Случается так, что рассвет застает цверга далеко от его пещеры, обычно в жилищах людей, где он ищет себе жертву. Тогда цверг прячется от солнца в темных закоулках дома - подвалах, чуланах, шкафах - и не уйдет, пока не убьет хозяев и не заберет с собой их детей.
В детстве, совсем раннем, лет в пять-семь, Олаф боялся цвергов. Так, что иногда не мог спать по ночам. И потом, уже в школе, они с ребятами любили собираться в каком-нибудь темном местечке и рассказывать друг другу леденящие кровь сказки - истории про цвергов Олаф всегда считал самыми страшными. Чем старше они становились, тем реалистичней делались рассказы, из глупых побасенок превращаясь в былички. И вот уже не «один мальчик» пошел ночью к отхожему месту, а какой-нибудь Ладвик из Халле вышел на крыльцо, а утром был найден мертвым на ступеньках своего дома. И - непременно - ужас застыл на его лице, а врач констатировал смерть от переохлаждения, хотя ночь была тихой и теплой.
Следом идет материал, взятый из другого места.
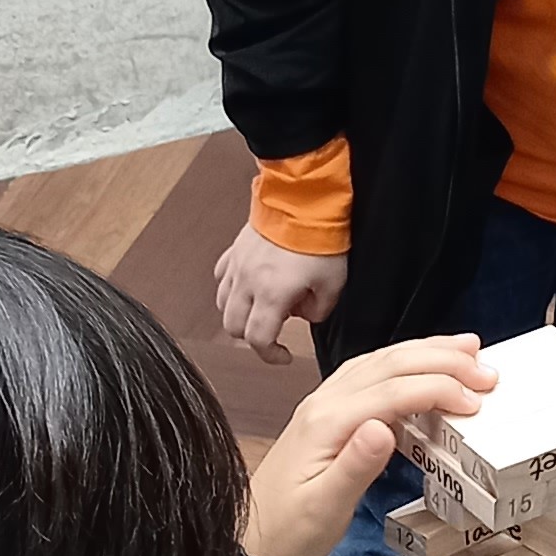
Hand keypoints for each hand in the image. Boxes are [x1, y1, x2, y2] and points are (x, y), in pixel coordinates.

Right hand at [215, 224, 346, 364]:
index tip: (283, 355)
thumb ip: (320, 309)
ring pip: (222, 304)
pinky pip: (222, 277)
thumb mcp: (334, 283)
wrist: (304, 199)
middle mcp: (248, 283)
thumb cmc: (320, 237)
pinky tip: (247, 285)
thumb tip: (308, 314)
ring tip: (261, 307)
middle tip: (273, 330)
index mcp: (272, 295)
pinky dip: (231, 288)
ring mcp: (238, 265)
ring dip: (239, 314)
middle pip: (233, 327)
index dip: (270, 356)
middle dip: (252, 336)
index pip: (258, 340)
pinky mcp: (235, 250)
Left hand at [240, 336, 489, 555]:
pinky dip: (403, 364)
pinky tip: (420, 366)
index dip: (438, 389)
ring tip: (466, 349)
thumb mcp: (326, 508)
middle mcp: (325, 403)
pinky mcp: (327, 414)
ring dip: (425, 352)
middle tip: (487, 369)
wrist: (252, 540)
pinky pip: (369, 375)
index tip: (476, 400)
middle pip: (389, 364)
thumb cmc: (290, 531)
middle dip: (442, 360)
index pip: (393, 391)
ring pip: (380, 361)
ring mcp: (324, 404)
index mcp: (327, 422)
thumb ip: (356, 466)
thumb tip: (385, 428)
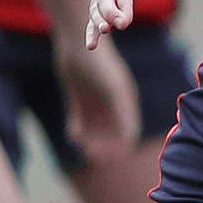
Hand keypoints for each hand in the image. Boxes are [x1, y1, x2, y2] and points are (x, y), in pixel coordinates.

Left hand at [51, 38, 140, 163]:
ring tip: (82, 147)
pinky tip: (73, 135)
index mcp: (125, 103)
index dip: (122, 147)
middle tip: (93, 155)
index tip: (112, 158)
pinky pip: (79, 123)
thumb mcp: (112, 89)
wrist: (76, 45)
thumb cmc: (99, 65)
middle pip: (111, 135)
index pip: (128, 132)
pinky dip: (77, 132)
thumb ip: (122, 112)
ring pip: (94, 131)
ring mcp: (94, 105)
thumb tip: (130, 137)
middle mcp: (112, 106)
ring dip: (90, 142)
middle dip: (104, 147)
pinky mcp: (78, 102)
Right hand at [85, 0, 184, 50]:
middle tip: (119, 25)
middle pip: (105, 1)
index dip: (124, 6)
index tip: (125, 21)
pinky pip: (91, 23)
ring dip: (98, 23)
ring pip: (96, 12)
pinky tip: (91, 45)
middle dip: (110, 13)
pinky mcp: (96, 11)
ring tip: (103, 31)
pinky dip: (91, 34)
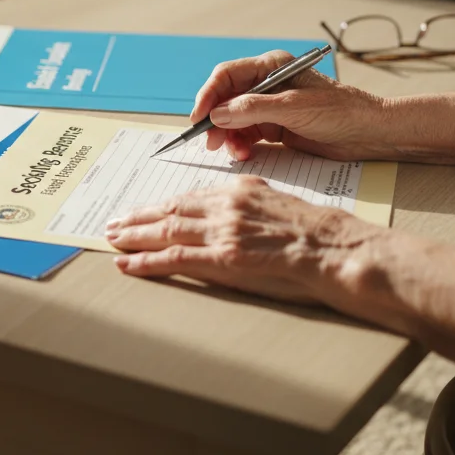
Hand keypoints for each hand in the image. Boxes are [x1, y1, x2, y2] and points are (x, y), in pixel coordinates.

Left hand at [106, 175, 454, 365]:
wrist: (343, 250)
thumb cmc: (323, 234)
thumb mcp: (282, 206)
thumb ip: (252, 208)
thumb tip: (233, 215)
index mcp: (241, 189)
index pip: (190, 196)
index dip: (160, 204)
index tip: (141, 209)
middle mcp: (228, 205)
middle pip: (171, 209)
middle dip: (138, 217)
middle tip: (113, 223)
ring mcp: (225, 231)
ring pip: (167, 230)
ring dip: (134, 236)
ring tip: (111, 240)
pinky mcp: (226, 258)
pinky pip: (176, 258)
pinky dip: (147, 261)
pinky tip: (127, 264)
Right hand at [191, 50, 390, 161]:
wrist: (370, 133)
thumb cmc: (341, 111)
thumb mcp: (294, 107)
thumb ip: (254, 109)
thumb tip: (218, 114)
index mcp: (271, 67)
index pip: (227, 76)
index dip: (208, 95)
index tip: (198, 118)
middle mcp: (267, 85)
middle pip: (226, 99)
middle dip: (216, 120)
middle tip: (211, 141)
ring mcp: (270, 107)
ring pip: (233, 120)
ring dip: (228, 136)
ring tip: (234, 152)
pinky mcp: (275, 127)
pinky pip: (246, 135)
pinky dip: (241, 145)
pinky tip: (245, 154)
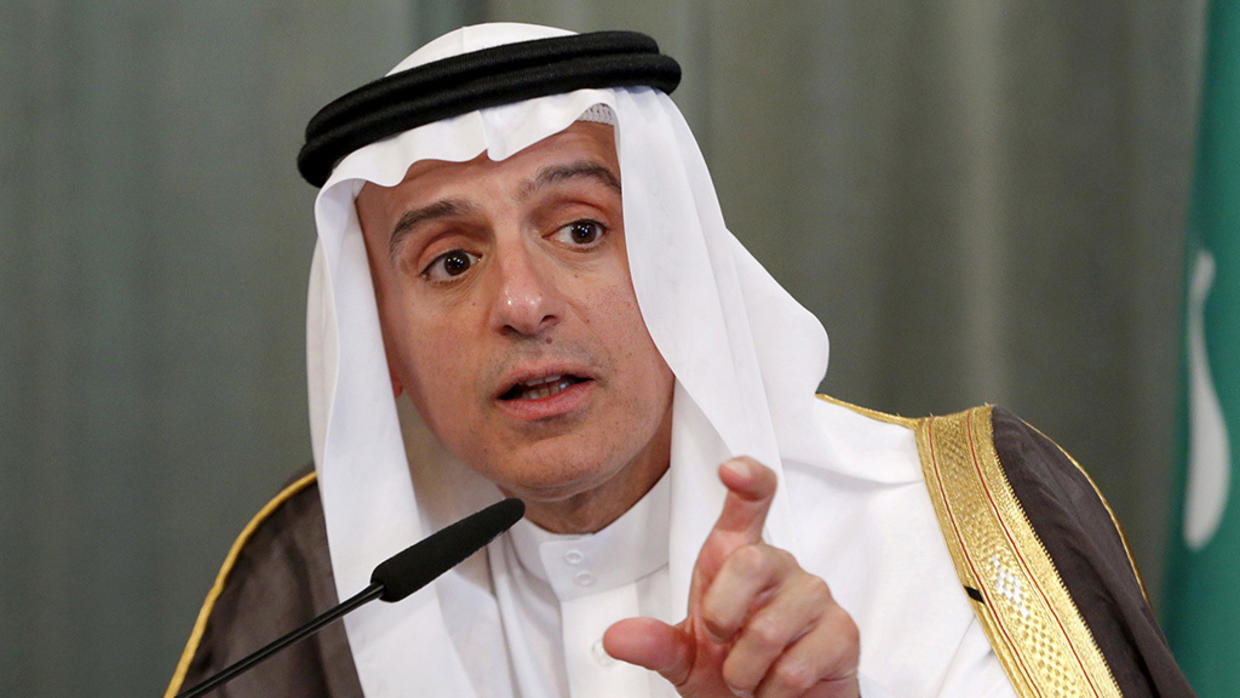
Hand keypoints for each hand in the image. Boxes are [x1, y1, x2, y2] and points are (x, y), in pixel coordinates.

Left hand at [604, 457, 859, 696]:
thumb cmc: (733, 673)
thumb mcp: (685, 660)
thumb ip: (655, 644)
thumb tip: (617, 637)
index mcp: (737, 559)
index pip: (750, 505)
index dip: (747, 480)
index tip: (731, 470)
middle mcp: (780, 567)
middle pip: (751, 562)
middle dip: (722, 615)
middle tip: (721, 646)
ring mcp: (815, 596)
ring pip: (769, 629)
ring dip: (745, 671)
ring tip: (749, 679)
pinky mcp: (843, 633)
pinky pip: (797, 667)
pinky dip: (772, 693)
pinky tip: (776, 691)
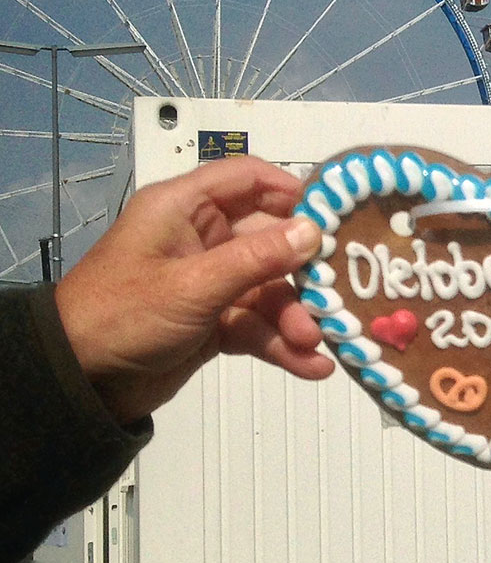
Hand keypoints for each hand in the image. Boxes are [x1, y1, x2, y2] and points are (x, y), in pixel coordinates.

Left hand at [55, 155, 336, 423]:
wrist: (79, 382)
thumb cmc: (120, 316)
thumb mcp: (192, 285)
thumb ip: (256, 259)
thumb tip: (313, 231)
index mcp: (184, 210)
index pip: (249, 180)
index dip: (294, 192)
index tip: (338, 214)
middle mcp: (200, 239)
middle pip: (270, 241)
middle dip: (302, 274)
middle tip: (335, 294)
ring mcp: (209, 282)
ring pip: (268, 289)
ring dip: (294, 316)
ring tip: (313, 342)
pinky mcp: (213, 321)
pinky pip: (258, 324)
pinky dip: (281, 344)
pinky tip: (309, 365)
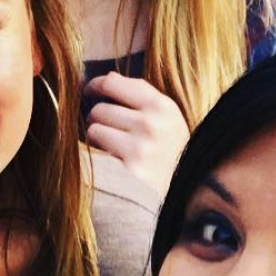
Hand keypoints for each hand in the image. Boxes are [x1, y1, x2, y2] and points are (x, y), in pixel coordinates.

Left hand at [83, 70, 188, 197]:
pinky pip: (93, 153)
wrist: (185, 198)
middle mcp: (153, 125)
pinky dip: (97, 159)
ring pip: (93, 130)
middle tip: (111, 135)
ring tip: (115, 151)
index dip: (96, 85)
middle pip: (99, 109)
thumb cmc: (170, 154)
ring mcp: (140, 148)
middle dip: (99, 120)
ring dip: (97, 141)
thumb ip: (141, 96)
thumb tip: (108, 78)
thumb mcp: (167, 121)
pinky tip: (114, 166)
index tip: (89, 91)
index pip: (113, 83)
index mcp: (164, 107)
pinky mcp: (128, 171)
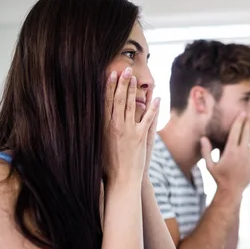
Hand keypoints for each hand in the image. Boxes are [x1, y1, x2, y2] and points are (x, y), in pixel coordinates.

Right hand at [104, 67, 159, 186]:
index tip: (110, 74)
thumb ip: (99, 130)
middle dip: (122, 83)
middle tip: (125, 69)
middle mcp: (116, 126)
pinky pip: (148, 118)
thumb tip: (92, 119)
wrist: (121, 179)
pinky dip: (153, 107)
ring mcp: (129, 130)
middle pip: (119, 99)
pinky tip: (156, 97)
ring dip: (134, 90)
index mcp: (104, 127)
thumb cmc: (107, 165)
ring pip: (132, 105)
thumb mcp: (98, 145)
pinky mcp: (141, 137)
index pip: (105, 102)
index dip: (108, 87)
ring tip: (136, 78)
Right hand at [200, 112, 249, 194]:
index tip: (242, 113)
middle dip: (248, 121)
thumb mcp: (209, 165)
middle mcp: (242, 153)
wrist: (232, 190)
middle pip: (247, 133)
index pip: (236, 131)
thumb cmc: (219, 177)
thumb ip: (206, 151)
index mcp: (230, 151)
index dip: (240, 121)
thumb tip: (203, 138)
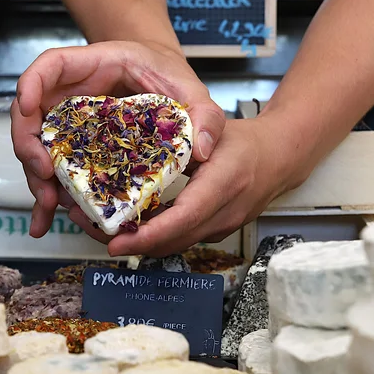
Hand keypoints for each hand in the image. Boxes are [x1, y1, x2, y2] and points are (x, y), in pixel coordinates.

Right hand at [11, 40, 226, 237]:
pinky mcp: (73, 147)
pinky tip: (43, 221)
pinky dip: (46, 196)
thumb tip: (201, 150)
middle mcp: (70, 93)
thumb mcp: (189, 90)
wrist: (166, 88)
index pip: (50, 65)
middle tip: (44, 173)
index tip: (26, 105)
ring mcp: (67, 121)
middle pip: (30, 113)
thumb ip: (204, 114)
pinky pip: (53, 171)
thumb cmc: (169, 78)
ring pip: (37, 147)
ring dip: (37, 178)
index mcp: (94, 65)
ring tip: (50, 205)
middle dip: (28, 145)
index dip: (30, 83)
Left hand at [67, 116, 310, 256]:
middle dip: (132, 242)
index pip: (185, 217)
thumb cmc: (244, 141)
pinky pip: (181, 238)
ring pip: (175, 244)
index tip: (117, 241)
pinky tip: (128, 225)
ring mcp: (222, 227)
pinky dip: (154, 236)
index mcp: (225, 182)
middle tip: (93, 230)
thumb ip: (185, 135)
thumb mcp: (214, 129)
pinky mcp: (215, 232)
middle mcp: (225, 212)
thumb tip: (147, 140)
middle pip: (174, 240)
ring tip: (101, 228)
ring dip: (139, 242)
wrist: (280, 158)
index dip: (149, 234)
Случаи внезапной паники тоже приписывали цвергам, особенно если это случалось на суше, а не на катерах или плавучих островах. И в исчезновении людей, особенно детей, тоже винили цвергов.
Верить в цвергов смешно, еще смешнее их бояться. Но одинокий каменный остров с мерзлотой на дне как нельзя лучше подходит им для жизни…
Вскрытое, но неприбранное еще тело имеет свою роковую эстетику - как точка без возврата, окончательно проведенная черта между жизнью и смертью. Разобранный механизм - совершенный казалось бы - не собрать снова. Вместо сломанной куклы - грубая, склизкая и кровавая, скверно пахнущая проза жизни. Олаф, с одной стороны, спешил привести тело в порядок, с другой - хотел сделать это как можно лучше, вернуть хоть что-то от поруганной смертью (и вскрытием) красоты. Морозную эритему потом прикроют гримом…
Вместо совершенного механизма - оболочка, кой-как набитая собственными потрохами. Что-то вроде фаршированной рыбы, красиво поданной к столу. И с этим ничего уже не поделать.
Тени (цвергов? мертвецов?) плавали по стенам шатра - Олаф малодушно решил сначала сделать записи и только потом вылить кастрюлю с нечистотами и проветрить. Он старался не смотреть по сторонам.
Лиза умерла от переохлаждения, присутствовала почти вся совокупность признаков холодовой смерти. И, похоже, вовсе не боролась за свою жизнь. Переполненный мочевой пузырь - не признак смерти от гипотермии, но ее спутник. Труп не был проморожен, обледенела только одежда снаружи. «Ложе трупа». Она умирала дольше Эйрика, который двигался, пока не потерял сознание. Значит, не шла по склону с фонариком в руках, значит, лежала на склоне еще в сознании? Не факт.
Последний прием пищи - за тринадцать-пятнадцать часов до смерти. Те же ягодные косточки - или пирожки с вареньем, или компот. Конечно, метаболизм при замерзании меняется, и вообще у разных людей он разный, но она очевидно умерла позже Эйрика. Часов на пять-шесть. Эйрик был одет много легче, и ветер на северном склоне убил его быстрей. Ветер страшней мороза. Но… не слишком ли быстро?
«Погибшая не жила половой жизнью». Олаф предпочел бы какую-нибудь другую формулировку взамен этой цинично-канцелярской.